You want to explain your thoughts and opinions as to how someone can
capture the router and the Device IP of the router to attack the
machines connected to the router. I will love to hear this, but I am
proably going to regret it.

Re: interesting alerts on Zonealarm recently - what do I do?

Someone from the outside captured the Device IP of the router to do
> what, which they cannot do? Someone from the outside has captured the
> router, installed firmware on the router, and that firmware is now using
> the Device IP of the router to attack, mind you, attack the machines
> connected to the router.
>
> You want to explain your thoughts and opinions as to how someone can
> capture the router and the Device IP of the router to attack the
> machines connected to the router. I will love to hear this, but I am
> proably going to regret it.

You know that many home (DSL) routers running some kind of embedded os
like Linux.

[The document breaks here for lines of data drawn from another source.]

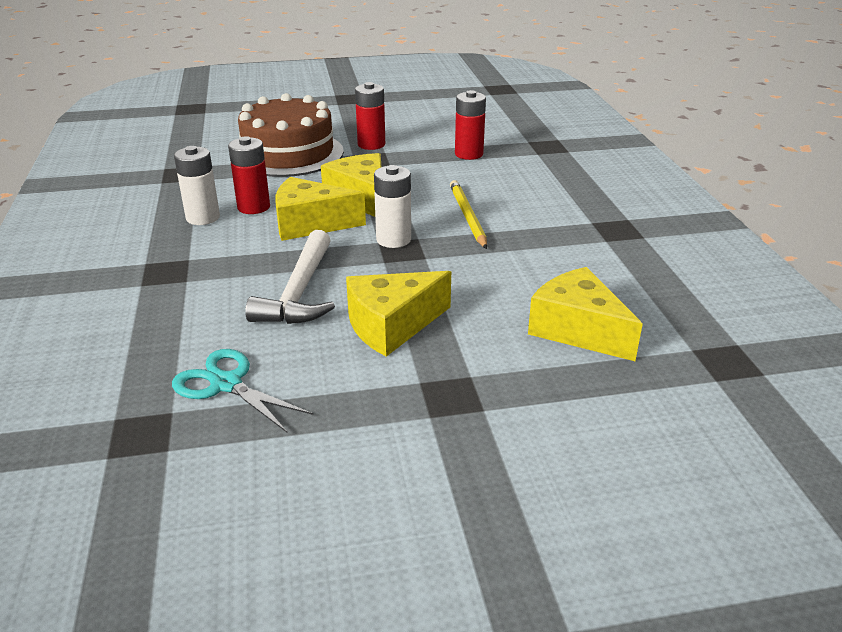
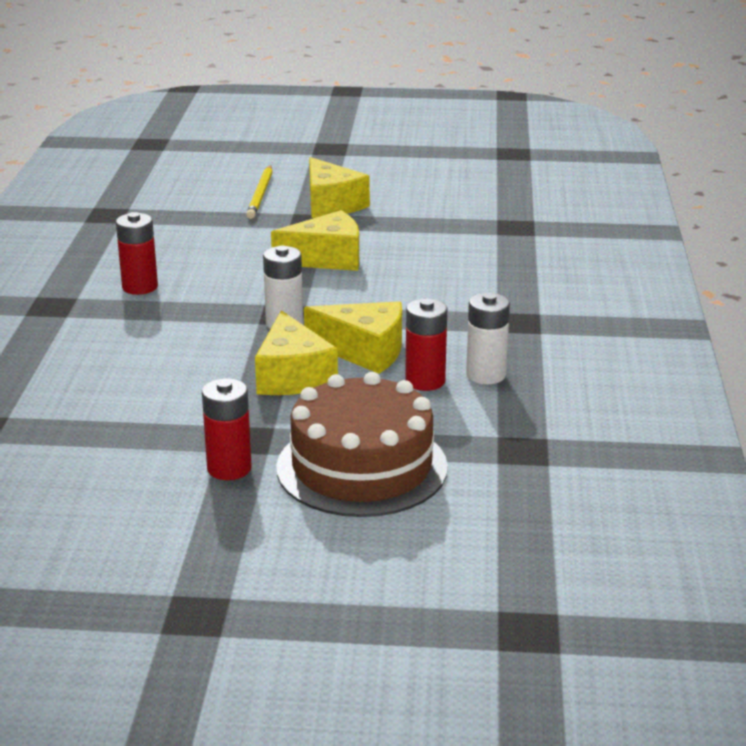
camera: 165 degrees left, 5 degrees down
turquoise scissors [172,349,313,432] -> none
white hammer [245,230,335,324] -> none
yellow pencil [450,180,487,249] -> yellow pencil moved to [246,165,273,219]
red battery [455,90,486,160] -> red battery moved to [116,212,158,295]
yellow cheese [528,267,643,361] -> yellow cheese moved to [309,157,370,218]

Some of them even have management ports (http, ssh or else)
running on the wan side the help the isp managing the device (firmware
updates etc.). If you get access to this routers you are able to connect
to the inside using your favorite tools


--
Ulf Leichsenring
ulf@leichsenring.net

Re: interesting alerts on Zonealarm recently - what do I do?

Ulf Leichsenring wrote:
> Someone from the outside captured the Device IP of the router to do
>
>>what, which they cannot do? Someone from the outside has captured the
>>router, installed firmware on the router, and that firmware is now using
>>the Device IP of the router to attack, mind you, attack the machines
>>connected to the router.
>>
>>You want to explain your thoughts and opinions as to how someone can
>>capture the router and the Device IP of the router to attack the
>>machines connected to the router. I will love to hear this, but I am
>>proably going to regret it.
>
>
> You know that many home (DSL) routers running some kind of embedded os
> like Linux. Some of them even have management ports (http, ssh or else)
> running on the wan side the help the isp managing the device (firmware
> updates etc.). If you get access to this routers you are able to connect
> to the inside using your favorite tools
>
>

I know this, but I would say that it's not happening in the OP's case.
No one is going out of their way to do this on his home user network.